Boston Public Radio is proud to announce its first installation of the Village Voice, a bimonthly deep dive using poetry to understand the news of the day.

Poet Richard Blanco joined Jim Braude and Margery Eagan to discuss “How To Write A Poem After September 11th,” a poem by Nikki Moustaki that explores the importance of poetry in times of tragedy.

"How To Write A Poem After September 11th"

by NIKKI MOUSTAKI

First: Don't use the word souls. Don't use the word fire.

You can use the word tragic if you end it with a k.

The rules have changed. The word building may precede

The word fall, but only in the context of the buildings falling

Before the fall, the season we didn't have in Manhattan

Because the weather refused, the air refused . . .

Don't say the air smelled like smoldering desks and drywall,

Ground gypsum, and something terribly organic,

Don't make a metaphor about the smell, because it wasn't

A smell at all, but the air washed with working souls,

Piling bricks, one by one, spreading mortar.

Don't compare the planes to birds. Please.

Don't call the windows eyes. We know they saw it coming.

We know they didn't blink. Don't say they were sentinels.

Say: we hated them then we loved them then they were gone.

Say: we miss them. Say: there's a gape. Then, say something

About love. It's always good in a poem to mention love.

Say: If a man walks down stairs, somewhere

Another man is walking up. Say: He sits at his desk

And the other stands. He answers the phone and the other

Ends a call with a kiss. So, on a rainy dusk in some other

City of Commerce and Art, a mayor cuts a ribbon

With giant silver scissors. Are you writing this down?

Make the executives parade through the concourse,

Up the elevators, to the top, where the restaurant,

Open now for the first time, sets out a dinner buffet.

Press hard. Remember you're writing with ashes.

Say: the phone didn't work. Say: the bakery was out of cake,

The dogs in the pound howled. Say: the world hadn't

Asked your permission to change. But you were asleep.

If only you had written more poems. If only you had written

More poems about love, about peace, about how abstractions

 Become important outside the poem, outside. Then, then,

You could have squinted into the sky on September 11th

And said: thank you, thank you, nothing was broken today.

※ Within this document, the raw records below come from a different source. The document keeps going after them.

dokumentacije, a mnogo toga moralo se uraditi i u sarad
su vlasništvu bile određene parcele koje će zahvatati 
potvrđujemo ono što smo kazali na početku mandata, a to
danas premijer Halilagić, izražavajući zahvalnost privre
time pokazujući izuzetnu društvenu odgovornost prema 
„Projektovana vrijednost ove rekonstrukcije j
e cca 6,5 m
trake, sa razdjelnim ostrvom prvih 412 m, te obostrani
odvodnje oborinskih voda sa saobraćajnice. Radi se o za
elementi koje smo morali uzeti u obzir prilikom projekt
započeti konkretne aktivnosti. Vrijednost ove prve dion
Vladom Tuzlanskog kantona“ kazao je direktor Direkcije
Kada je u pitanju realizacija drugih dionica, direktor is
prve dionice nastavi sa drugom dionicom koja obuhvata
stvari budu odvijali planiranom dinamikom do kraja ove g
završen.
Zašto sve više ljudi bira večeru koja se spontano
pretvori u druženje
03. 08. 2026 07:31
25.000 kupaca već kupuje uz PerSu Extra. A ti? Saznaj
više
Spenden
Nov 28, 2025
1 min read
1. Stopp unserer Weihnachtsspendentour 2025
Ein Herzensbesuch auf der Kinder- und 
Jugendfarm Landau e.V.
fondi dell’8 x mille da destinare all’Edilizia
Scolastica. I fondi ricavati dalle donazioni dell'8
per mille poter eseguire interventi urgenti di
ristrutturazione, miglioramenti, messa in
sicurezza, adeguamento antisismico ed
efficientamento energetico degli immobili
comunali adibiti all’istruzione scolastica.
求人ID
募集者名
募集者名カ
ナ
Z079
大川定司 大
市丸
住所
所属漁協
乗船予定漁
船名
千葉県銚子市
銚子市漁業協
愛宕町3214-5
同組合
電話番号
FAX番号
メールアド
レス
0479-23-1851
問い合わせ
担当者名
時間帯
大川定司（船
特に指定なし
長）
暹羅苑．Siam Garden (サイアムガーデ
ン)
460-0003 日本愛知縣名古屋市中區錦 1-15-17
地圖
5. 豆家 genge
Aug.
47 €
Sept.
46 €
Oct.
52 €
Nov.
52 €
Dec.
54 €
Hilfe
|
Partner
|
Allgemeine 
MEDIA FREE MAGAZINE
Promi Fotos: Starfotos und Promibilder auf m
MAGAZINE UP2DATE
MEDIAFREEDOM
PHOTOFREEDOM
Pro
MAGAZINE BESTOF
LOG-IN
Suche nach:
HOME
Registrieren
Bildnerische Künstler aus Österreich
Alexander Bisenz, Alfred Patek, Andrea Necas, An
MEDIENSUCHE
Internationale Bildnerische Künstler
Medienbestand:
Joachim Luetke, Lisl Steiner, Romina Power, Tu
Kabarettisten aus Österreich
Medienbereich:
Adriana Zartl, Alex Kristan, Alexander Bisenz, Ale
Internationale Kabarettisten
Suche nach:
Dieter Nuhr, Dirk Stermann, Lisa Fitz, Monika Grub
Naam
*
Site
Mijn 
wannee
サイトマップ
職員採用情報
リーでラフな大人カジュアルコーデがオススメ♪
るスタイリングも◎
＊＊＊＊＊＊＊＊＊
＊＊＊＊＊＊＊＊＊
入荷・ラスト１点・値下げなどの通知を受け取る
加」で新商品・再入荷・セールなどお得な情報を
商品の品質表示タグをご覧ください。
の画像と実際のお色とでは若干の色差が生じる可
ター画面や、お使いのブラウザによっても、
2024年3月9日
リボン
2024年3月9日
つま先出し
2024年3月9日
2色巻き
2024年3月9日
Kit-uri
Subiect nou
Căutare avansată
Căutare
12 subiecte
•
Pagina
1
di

A NOTE FROM NIKKI MOUSTAKI:

“When I wrote my Sept. 11 poem, about a month later while sitting in my apartment in New York City, I was overwhelmed by the horror of the event and I didn't think that there was a poem that could do justice to the tragedy. No words were going to be enough. But as poets, it is our business to bear witness. We can't shrink from the things that we see or experience.

"I thought about how one would go about writing a poem of this magnitude. And that's where I came up with a form that I call the 'directive poem.' It basically says, 'here's how to do this.' And in writing the directions on how to write it, I wrote it. It actually came to me very quickly. I did a few small revisions on it, and it was done. This wasn't one of those poems that I labored on a lot. I didn't mean for it to be a work of art or something grand, I just wanted to write what I saw, what I heard, and what I knew.”

Village Voice is led by poet Richard Blanco, the fifth presidential inaugural poet in U.S. history. Blanco will be joining Boston Public Radio twice a month on Mondays. This fall he’s a professor at Florida International University teaching poetry. His latest project is the fine-press book “Boundaries,” a collaboration with photographer Jacob Hessler.

Nikki Moustaki holds a M.A. in creative writing from New York University, a M.F.A. in creative writing from Indiana University, and a M.F.A. in creative writing from NYU. She taught creative writing at several universities for 10 years, including both NYU and The New School in New York City. She is the recipient of a National Endowment for the Arts grant in poetry, and has been awarded many national prizes and honors for her writing, including two Pushcart Press nominations. Her poetry and essays have also appeared in various anthologies and college textbooks. Her most recent work is a memoir, "The Bird Market of Paris," a true story of beloved birds, a remarkable grandfather, a bad-girl youth, and an astonishing redemption.